ABSTRACT

After a day’s work at the film studio, Alfred Hitchcock Af used to doze off in front of the TV screen; “Television,” he said, “was made for that purpose.” For film theorists, psychoanalysis has provided a useful way of discussing our relationship with the cinema. It has done this primarily through an analogy between film and that product of slumber, the dream-tracing the relationship between films themselves and the dream-work, that unconscious process of transformation that permits us to relate “stories told in images” to ourselves while we sleep. But if the dreamer and the film spectator are kindred spirits in some ways, what kinds of conclusions can we draw when we apply this analogy to the study of television, a medium whose very techniques and processes, while similar in some ways to film, are vastly different in crucial ways?

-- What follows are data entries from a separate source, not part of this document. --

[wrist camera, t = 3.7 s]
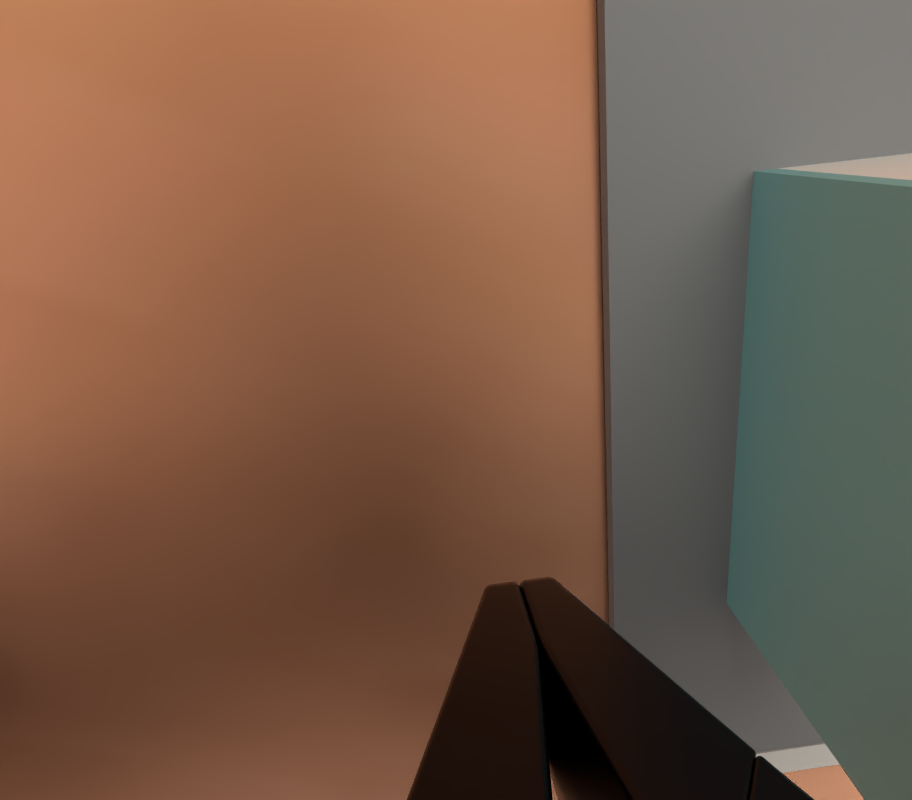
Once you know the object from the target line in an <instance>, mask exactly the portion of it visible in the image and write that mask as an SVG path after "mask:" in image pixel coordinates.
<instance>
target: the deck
mask: <svg viewBox="0 0 912 800" xmlns="http://www.w3.org/2000/svg"><path fill="white" fill-rule="evenodd" d="M727 605H728V606H729V608H730V609H731V610H732V612H733V613H734V615H735V616H736V617H737V619H738V620H739V622H740V623H741V625H742V626H743V627H744V629H745V630H746V632H747V633H748V635H749V636H750V637H751V639H752V640H753V642H754V643H755V645H756V646H757V647H758V649H759V650H760V652H761V653H762V654H763V656H764V657H765V659H766V660H767V662H768V663H769V664H770V666H771V667H772V669H773V670H774V672H775V673H776V674H777V676H778V677H779V679H780V680H781V682H782V683H783V684H784V686H785V687H786V689H787V690H788V691H789V693H790V694H791V696H792V697H793V699H794V700H795V701H796V703H797V704H798V706H799V707H800V709H801V710H802V711H803V713H804V714H805V716H806V717H807V719H808V720H809V721H810V723H811V724H812V726H813V727H814V728H815V730H816V731H817V733H818V734H819V736H820V737H821V738H822V740H823V741H824V743H825V744H826V746H827V747H828V748H829V750H830V751H831V753H832V754H833V756H834V757H835V758H836V760H837V761H838V763H839V764H840V765H841V767H842V768H843V770H844V771H845V773H846V774H847V775H848V777H849V778H850V780H851V781H852V783H853V784H854V785H855V787H856V788H857V790H858V791H859V793H860V794H861V795H862V797H863V798H864V800H912V153H909V154H901V155H892V156H883V157H875V158H866V159H857V160H848V161H840V162H831V163H822V164H813V165H805V166H796V167H787V168H778V169H770V170H761V171H754V174H753V190H752V206H751V222H750V238H749V254H748V270H747V286H746V302H745V318H744V334H743V350H742V366H741V382H740V398H739V414H738V430H737V446H736V462H735V478H734V494H733V510H732V526H731V542H730V558H729V574H728V590H727Z"/></svg>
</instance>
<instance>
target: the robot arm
mask: <svg viewBox="0 0 912 800" xmlns="http://www.w3.org/2000/svg"><path fill="white" fill-rule="evenodd" d="M550 773H551V777H552V780H553V784H554V787H555V791H556V794H557V797H558V800H814V799H813V798H811V797H810V796H809V795H808V794H807V793H805V792H804V791H803V790H802V789H800V788H799V787H798V786H797V785H796V784H794V783H793V782H792V781H791V780H790V779H788V778H787V777H786V776H785V775H784V774H782V773H781V772H780V771H779V770H778V769H777V768H775V767H774V766H773V765H772V764H771V763H770V762H768V761H767V760H766V759H765V758H764V757H762V756H757V757H756V752H755V750H754V749H753V748H752V747H750V746H749V745H748V744H747V743H746V742H745V741H743V740H742V739H741V738H740V737H739V736H738V735H736V734H735V733H734V732H733V731H732V730H731V729H729V728H728V727H727V726H726V725H725V724H723V723H722V722H721V721H720V720H719V719H718V718H716V717H715V716H714V715H713V714H712V713H711V712H709V711H708V710H707V709H706V708H705V707H704V706H702V705H701V704H700V703H699V702H698V701H697V700H695V699H694V698H693V697H692V696H691V695H690V694H688V693H687V692H686V691H685V690H684V689H683V688H681V687H680V686H679V685H678V684H677V683H675V682H674V681H673V680H672V679H671V678H670V677H668V676H667V675H666V674H665V673H664V672H663V671H661V670H660V669H659V668H658V667H657V666H656V665H654V664H653V663H652V662H651V661H650V660H649V659H647V658H646V657H645V656H644V655H643V654H642V653H640V652H639V651H638V650H637V649H636V648H635V647H633V646H632V645H631V644H630V643H629V642H628V641H626V640H625V639H624V638H623V637H622V636H620V635H619V634H618V633H617V632H616V631H615V630H613V629H612V628H611V627H610V626H609V625H608V624H606V623H605V622H604V621H603V620H602V619H601V618H599V617H598V616H597V615H596V614H595V613H594V612H592V611H591V610H590V609H589V608H588V607H587V606H585V605H584V604H583V603H582V602H581V601H580V600H578V599H577V598H576V597H575V596H574V595H573V594H571V593H570V592H569V591H568V590H567V589H565V588H564V587H563V586H562V585H561V584H560V583H558V582H557V581H556V580H555V579H553V578H551V577H545V578H538V579H530V580H524V581H522V582H521V584H520V586H519V585H518V583H516V582H508V583H500V584H493V585H488V586H487V587H486V588H485V590H484V592H483V595H482V598H481V601H480V603H479V606H478V609H477V611H476V614H475V617H474V619H473V622H472V625H471V628H470V630H469V633H468V636H467V638H466V641H465V644H464V646H463V649H462V652H461V655H460V657H459V660H458V663H457V665H456V668H455V671H454V674H453V676H452V679H451V682H450V684H449V687H448V690H447V692H446V695H445V698H444V701H443V703H442V706H441V709H440V711H439V714H438V717H437V720H436V722H435V725H434V728H433V730H432V733H431V736H430V738H429V741H428V744H427V747H426V749H425V752H424V755H423V757H422V760H421V763H420V766H419V768H418V771H417V774H416V776H415V779H414V782H413V784H412V787H411V790H410V793H409V795H408V798H407V800H552V789H551V777H550Z"/></svg>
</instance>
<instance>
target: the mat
mask: <svg viewBox="0 0 912 800" xmlns="http://www.w3.org/2000/svg"><path fill="white" fill-rule="evenodd" d="M597 17H598V69H599V121H600V172H601V224H602V276H603V327H604V379H605V431H606V482H607V534H608V585H609V626H610V627H611V628H612V629H613V630H615V631H616V632H617V633H618V634H619V635H620V636H622V637H623V638H624V639H625V640H626V641H628V642H629V643H630V644H631V645H632V646H633V647H635V648H636V649H637V650H638V651H639V652H640V653H642V654H643V655H644V656H645V657H646V658H647V659H649V660H650V661H651V662H652V663H653V664H654V665H656V666H657V667H658V668H659V669H660V670H661V671H663V672H664V673H665V674H666V675H667V676H668V677H670V678H671V679H672V680H673V681H674V682H675V683H677V684H678V685H679V686H680V687H681V688H683V689H684V690H685V691H686V692H687V693H688V694H690V695H691V696H692V697H693V698H694V699H695V700H697V701H698V702H699V703H700V704H701V705H702V706H704V707H705V708H706V709H707V710H708V711H709V712H711V713H712V714H713V715H714V716H715V717H716V718H718V719H719V720H720V721H721V722H722V723H723V724H725V725H726V726H727V727H728V728H729V729H731V730H732V731H733V732H734V733H735V734H736V735H738V736H739V737H740V738H741V739H742V740H743V741H745V742H746V743H747V744H748V745H749V746H750V747H752V748H753V749H754V750H755V752H756V757H757V756H762V757H764V758H765V759H766V760H767V761H768V762H770V763H771V764H772V765H773V766H774V767H775V768H777V769H778V770H779V771H780V772H781V773H786V772H792V771H799V770H806V769H813V768H819V767H826V766H833V765H839V763H838V761H837V760H836V758H835V757H834V756H833V754H832V753H831V751H830V750H829V748H828V747H827V746H826V744H825V743H824V741H823V740H822V738H821V737H820V736H819V734H818V733H817V731H816V730H815V728H814V727H813V726H812V724H811V723H810V721H809V720H808V719H807V717H806V716H805V714H804V713H803V711H802V710H801V709H800V707H799V706H798V704H797V703H796V701H795V700H794V699H793V697H792V696H791V694H790V693H789V691H788V690H787V689H786V687H785V686H784V684H783V683H782V682H781V680H780V679H779V677H778V676H777V674H776V673H775V672H774V670H773V669H772V667H771V666H770V664H769V663H768V662H767V660H766V659H765V657H764V656H763V654H762V653H761V652H760V650H759V649H758V647H757V646H756V645H755V643H754V642H753V640H752V639H751V637H750V636H749V635H748V633H747V632H746V630H745V629H744V627H743V626H742V625H741V623H740V622H739V620H738V619H737V617H736V616H735V615H734V613H733V612H732V610H731V609H730V608H729V606H728V605H727V590H728V574H729V558H730V542H731V526H732V510H733V494H734V478H735V462H736V446H737V430H738V414H739V398H740V382H741V366H742V350H743V334H744V318H745V302H746V286H747V270H748V254H749V238H750V222H751V206H752V190H753V174H754V171H761V170H770V169H778V168H787V167H796V166H805V165H813V164H822V163H831V162H840V161H848V160H857V159H866V158H875V157H883V156H892V155H901V154H909V153H912V0H597Z"/></svg>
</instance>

In what follows, I will discuss the principles of psychoanalytic criticism as they have developed in film studies, the main features that differentiate television from film in this regard, and, finally, the ways in which psychoanalytic theory must be modified when applied to TV, through a discussion of the soap opera-considered by many to be the “quintessential televisual form.” However, from the very outset it is important to emphasize that cinema and television are two completely distinct media; as textual systems, and in the manner by which we engage with them as viewers, film and television are profoundly different. The conditions that produce visual/auditory images and that shape our viewing experience in the cinema are simply not the same when we watch TV. For this reason, where psychoanalysis is concerned, there can be no simple exchange of method from one medium to the other. Rather, what the psychoanalytic approach might provide, in its application to television studies, is the definition and description of an entirely new type of social subject, part viewer, part consumer-the “tele-spectator” (to use French filmmaker Jean-Luc Godard’s evocative term).